The left has had little success in “making” President Obama do anything. But for its sake, for the sake of our country, and for the sake of the President himself, we should be fully engaged in making him withdraw from Afghanistan with all due haste. Victory is undefined outside of slogans, America’s “ally” in Kabul is incorrigible and incompetent, America’s “ally” in Pakistan is funding and advising the enemy, America’s allies in NATO with the exception of Britain have plans for their own withdrawals, and the war is corrosive both domestically and abroad. If an effective change could be achieved, a case could be made for staying the course. But continuing down the current path has no benefits for anyone, including Afghans who aren’t warlords or otherwise plugged into the power elite.

See Pelosi: The American people ‘are weary of war’ and want to hear about ‘economic security.’ , Think Progress, August 1, 2010, by Zaid Jilani, excerpt quoted verbatim:

Today, Speaker of the House Nancy Pelosi (D-CA) appeared on ABC’s This Week With Christiane Amanpour and fielded a variety of questions about current events. In a portion of the interview that was only posted online, the ABC host asked Pelosi if, given the declining public support for the Afghan war, the President should act to “drum up support” for the conflict. The Speaker responded that the American people are “weary of war” and what they “really want to hear from the president now” is about their “economic security”:

AMANPOUR: When you talk to people around the country, and you see in some areas support slipping. And the president as you say is such a great communicator. Would it help you, would it be a good idea if he went out more to talk about what’s really at stake and drum up support?

* _Set problem a_
Quote the passage on the Afghan war, beginning at the words "Today, Speaker of" and stopping after the words "drum up support?".

[Items from a dataset]
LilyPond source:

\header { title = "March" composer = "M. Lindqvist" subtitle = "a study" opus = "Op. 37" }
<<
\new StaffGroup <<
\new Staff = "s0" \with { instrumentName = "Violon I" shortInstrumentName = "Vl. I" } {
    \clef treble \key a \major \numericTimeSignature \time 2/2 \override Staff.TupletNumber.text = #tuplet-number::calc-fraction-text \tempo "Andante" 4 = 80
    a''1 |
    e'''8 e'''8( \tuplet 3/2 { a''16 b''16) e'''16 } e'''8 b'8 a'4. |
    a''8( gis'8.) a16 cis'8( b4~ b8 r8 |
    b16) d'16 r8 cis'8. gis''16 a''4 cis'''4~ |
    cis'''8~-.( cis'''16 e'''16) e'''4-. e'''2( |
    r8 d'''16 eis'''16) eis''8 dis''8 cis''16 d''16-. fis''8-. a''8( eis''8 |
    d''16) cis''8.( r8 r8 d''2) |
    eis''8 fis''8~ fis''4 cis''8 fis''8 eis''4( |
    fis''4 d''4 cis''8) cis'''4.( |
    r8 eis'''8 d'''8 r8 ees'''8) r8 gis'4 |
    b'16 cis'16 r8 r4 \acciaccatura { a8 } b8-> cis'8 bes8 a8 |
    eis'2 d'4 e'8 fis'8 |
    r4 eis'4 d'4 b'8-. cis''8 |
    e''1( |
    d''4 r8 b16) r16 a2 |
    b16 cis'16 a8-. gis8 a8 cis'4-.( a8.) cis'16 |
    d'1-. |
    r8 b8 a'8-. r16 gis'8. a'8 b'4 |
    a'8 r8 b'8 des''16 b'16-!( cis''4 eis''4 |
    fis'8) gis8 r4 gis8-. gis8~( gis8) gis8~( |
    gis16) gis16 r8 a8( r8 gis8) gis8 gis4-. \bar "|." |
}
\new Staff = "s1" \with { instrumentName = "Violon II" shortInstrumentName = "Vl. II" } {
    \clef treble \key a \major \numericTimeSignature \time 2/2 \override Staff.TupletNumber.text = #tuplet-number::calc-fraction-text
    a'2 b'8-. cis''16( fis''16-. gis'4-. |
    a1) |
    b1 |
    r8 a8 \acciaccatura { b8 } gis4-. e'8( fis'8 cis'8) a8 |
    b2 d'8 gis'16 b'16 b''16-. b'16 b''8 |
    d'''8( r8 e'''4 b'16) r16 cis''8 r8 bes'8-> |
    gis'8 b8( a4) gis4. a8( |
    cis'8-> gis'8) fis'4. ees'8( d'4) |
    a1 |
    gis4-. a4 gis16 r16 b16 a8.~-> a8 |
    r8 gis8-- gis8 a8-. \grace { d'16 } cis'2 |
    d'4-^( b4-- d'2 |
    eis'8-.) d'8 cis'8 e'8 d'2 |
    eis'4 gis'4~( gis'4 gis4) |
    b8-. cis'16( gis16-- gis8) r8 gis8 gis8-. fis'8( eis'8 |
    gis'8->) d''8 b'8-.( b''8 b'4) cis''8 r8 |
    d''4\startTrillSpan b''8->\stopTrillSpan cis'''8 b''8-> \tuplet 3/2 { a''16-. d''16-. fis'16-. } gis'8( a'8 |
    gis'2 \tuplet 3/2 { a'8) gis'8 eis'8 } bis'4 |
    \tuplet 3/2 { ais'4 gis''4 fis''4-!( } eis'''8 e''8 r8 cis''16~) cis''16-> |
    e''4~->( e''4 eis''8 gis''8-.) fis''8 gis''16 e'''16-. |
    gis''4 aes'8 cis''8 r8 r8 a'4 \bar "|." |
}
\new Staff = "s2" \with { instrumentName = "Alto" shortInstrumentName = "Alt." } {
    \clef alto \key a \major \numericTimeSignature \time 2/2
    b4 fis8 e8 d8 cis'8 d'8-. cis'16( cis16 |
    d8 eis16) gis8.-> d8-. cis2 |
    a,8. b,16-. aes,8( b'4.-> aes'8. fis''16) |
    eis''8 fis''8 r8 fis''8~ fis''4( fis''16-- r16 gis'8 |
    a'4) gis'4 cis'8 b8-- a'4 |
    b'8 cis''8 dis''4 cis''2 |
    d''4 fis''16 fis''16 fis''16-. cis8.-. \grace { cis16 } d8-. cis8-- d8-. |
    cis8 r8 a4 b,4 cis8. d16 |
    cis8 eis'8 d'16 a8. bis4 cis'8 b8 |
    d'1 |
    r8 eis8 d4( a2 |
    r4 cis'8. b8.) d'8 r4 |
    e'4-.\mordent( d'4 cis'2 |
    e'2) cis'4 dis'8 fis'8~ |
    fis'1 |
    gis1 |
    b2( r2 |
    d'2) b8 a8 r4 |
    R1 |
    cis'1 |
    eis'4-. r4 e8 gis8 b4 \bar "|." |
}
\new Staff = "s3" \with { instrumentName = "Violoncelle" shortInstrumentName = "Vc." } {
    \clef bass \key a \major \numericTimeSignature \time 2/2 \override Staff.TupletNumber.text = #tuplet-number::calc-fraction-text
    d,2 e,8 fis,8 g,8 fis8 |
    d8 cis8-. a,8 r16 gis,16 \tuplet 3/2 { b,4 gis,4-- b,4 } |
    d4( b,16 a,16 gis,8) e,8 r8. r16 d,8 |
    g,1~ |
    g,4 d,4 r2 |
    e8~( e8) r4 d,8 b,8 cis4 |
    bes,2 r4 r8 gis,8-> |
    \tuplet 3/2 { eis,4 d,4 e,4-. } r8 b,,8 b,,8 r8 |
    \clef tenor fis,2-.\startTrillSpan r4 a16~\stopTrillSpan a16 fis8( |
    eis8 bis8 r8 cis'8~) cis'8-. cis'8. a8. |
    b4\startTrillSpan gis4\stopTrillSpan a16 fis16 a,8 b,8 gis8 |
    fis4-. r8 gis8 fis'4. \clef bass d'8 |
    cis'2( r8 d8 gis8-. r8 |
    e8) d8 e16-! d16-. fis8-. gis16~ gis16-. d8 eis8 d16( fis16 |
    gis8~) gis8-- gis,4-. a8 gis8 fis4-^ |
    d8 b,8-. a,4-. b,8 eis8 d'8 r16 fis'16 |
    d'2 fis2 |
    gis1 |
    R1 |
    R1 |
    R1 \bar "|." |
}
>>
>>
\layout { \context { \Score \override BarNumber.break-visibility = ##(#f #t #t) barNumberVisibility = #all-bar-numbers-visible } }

* _Set problem b_
Pull out every line of the records that contains the string "with", and treat uppercase and lowercase letters as different.

* _Written reply a_
Today, Speaker of the House Nancy Pelosi (D-CA) appeared on ABC’s This Week With Christiane Amanpour and fielded a variety of questions about current events. In a portion of the interview that was only posted online, the ABC host asked Pelosi if, given the declining public support for the Afghan war, the President should act to “drum up support” for the conflict. The Speaker responded that the American people are “weary of war” and what they “really want to hear from the president now” is about their “economic security”:

AMANPOUR: When you talk to people around the country, and you see in some areas support slipping. And the president as you say is such a great communicator. Would it help you, would it be a good idea if he went out more to talk about what’s really at stake and drum up support?

* _Written reply b_
\new Staff = "s0" \with { instrumentName = "Violon I" shortInstrumentName = "Vl. I" } {
\new Staff = "s1" \with { instrumentName = "Violon II" shortInstrumentName = "Vl. II" } {
\new Staff = "s2" \with { instrumentName = "Alto" shortInstrumentName = "Alt." } {
\new Staff = "s3" \with { instrumentName = "Violoncelle" shortInstrumentName = "Vc." } {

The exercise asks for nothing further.